[RECORDS FOR THE EXERCISE — start]
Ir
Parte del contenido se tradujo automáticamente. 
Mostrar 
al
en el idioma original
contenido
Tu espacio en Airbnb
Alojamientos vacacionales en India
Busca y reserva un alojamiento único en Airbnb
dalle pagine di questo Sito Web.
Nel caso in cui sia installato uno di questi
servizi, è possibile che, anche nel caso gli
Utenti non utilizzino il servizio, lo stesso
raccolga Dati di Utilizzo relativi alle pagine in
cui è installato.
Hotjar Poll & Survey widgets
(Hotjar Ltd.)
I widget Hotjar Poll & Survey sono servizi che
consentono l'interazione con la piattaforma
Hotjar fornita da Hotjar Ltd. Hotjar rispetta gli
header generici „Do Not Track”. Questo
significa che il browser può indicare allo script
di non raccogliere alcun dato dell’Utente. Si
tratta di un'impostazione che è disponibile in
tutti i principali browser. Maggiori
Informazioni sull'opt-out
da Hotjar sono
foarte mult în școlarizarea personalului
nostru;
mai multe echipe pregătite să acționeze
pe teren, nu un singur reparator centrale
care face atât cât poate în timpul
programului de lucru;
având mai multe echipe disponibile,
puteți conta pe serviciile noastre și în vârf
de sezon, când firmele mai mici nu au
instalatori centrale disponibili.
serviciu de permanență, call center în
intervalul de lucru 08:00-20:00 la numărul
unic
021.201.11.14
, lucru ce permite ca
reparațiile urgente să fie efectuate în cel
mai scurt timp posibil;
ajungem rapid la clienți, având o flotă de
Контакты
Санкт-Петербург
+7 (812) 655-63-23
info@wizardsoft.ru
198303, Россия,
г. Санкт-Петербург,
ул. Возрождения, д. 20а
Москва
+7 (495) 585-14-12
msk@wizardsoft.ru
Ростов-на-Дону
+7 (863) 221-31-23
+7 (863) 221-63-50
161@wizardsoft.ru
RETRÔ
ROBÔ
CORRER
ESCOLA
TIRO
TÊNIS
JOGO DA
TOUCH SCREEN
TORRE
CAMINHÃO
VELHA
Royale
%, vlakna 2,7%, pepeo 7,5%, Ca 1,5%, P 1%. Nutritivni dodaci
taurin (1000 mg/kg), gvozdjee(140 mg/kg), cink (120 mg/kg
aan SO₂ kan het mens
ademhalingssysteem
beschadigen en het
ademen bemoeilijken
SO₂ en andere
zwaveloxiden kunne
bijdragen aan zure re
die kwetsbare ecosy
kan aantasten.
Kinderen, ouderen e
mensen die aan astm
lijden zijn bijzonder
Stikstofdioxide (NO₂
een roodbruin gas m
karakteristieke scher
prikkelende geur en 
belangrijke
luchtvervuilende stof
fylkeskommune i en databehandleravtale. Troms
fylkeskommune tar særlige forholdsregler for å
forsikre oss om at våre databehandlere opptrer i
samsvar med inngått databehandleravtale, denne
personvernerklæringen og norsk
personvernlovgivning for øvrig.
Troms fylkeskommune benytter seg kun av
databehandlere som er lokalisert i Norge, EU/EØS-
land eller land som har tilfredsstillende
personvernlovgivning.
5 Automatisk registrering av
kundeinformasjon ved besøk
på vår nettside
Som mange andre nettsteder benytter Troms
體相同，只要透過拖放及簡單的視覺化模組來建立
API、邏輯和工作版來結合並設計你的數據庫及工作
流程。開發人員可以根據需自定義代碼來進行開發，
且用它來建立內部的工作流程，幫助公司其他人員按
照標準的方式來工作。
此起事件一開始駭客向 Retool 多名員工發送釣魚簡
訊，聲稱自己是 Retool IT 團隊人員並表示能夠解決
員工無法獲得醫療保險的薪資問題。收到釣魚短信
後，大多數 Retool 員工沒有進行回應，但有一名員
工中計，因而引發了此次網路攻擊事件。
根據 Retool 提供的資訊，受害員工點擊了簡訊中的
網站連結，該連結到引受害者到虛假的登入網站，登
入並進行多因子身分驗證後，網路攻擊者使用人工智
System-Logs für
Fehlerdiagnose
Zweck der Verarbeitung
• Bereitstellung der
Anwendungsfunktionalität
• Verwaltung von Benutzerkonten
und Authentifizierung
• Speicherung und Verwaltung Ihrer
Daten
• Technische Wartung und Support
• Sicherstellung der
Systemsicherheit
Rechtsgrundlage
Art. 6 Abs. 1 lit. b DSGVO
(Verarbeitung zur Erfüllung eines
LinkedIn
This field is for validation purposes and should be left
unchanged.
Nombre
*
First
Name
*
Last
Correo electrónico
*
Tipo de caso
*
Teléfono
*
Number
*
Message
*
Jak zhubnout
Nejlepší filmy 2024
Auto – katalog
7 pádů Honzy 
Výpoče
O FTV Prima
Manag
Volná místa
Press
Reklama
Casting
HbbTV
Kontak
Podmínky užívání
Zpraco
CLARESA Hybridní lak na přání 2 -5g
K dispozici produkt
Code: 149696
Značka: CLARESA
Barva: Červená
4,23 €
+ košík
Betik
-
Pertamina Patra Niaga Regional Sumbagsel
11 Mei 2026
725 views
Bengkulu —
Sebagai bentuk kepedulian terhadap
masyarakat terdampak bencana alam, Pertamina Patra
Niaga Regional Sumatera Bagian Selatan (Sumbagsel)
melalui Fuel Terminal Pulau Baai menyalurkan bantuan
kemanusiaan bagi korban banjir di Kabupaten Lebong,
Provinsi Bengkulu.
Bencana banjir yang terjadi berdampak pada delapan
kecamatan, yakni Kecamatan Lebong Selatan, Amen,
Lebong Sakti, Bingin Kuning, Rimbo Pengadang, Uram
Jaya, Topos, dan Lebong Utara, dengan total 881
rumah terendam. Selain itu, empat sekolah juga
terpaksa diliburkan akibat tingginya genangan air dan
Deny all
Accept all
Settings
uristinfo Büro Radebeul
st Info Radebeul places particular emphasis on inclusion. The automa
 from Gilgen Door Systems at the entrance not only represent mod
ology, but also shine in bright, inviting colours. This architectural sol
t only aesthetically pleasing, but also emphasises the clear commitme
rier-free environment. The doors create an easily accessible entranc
[RECORDS FOR THE EXERCISE — finish]
**INSTRUCTIONS FOR THE TASK**
Starting at the line that contains "ул. Возрождения, д. 20а" and stopping after the line that contains "karakteristieke scher", write out every line exactly as it appears above, and no other line.

**FINISHED TASK**
ул. Возрождения, д. 20а
Москва
+7 (495) 585-14-12
msk@wizardsoft.ru
Ростов-на-Дону
+7 (863) 221-31-23
+7 (863) 221-63-50
161@wizardsoft.ru
RETRÔ
ROBÔ
CORRER
ESCOLA
TIRO
TÊNIS
JOGO DA
TOUCH SCREEN
TORRE
CAMINHÃO
VELHA
Royale
%, vlakna 2,7%, pepeo 7,5%, Ca 1,5%, P 1%. Nutritivni dodaci
taurin (1000 mg/kg), gvozdjee(140 mg/kg), cink (120 mg/kg
aan SO₂ kan het mens
ademhalingssysteem
beschadigen en het
ademen bemoeilijken
SO₂ en andere
zwaveloxiden kunne
bijdragen aan zure re
die kwetsbare ecosy
kan aantasten.
Kinderen, ouderen e
mensen die aan astm
lijden zijn bijzonder
Stikstofdioxide (NO₂
een roodbruin gas m
karakteristieke scher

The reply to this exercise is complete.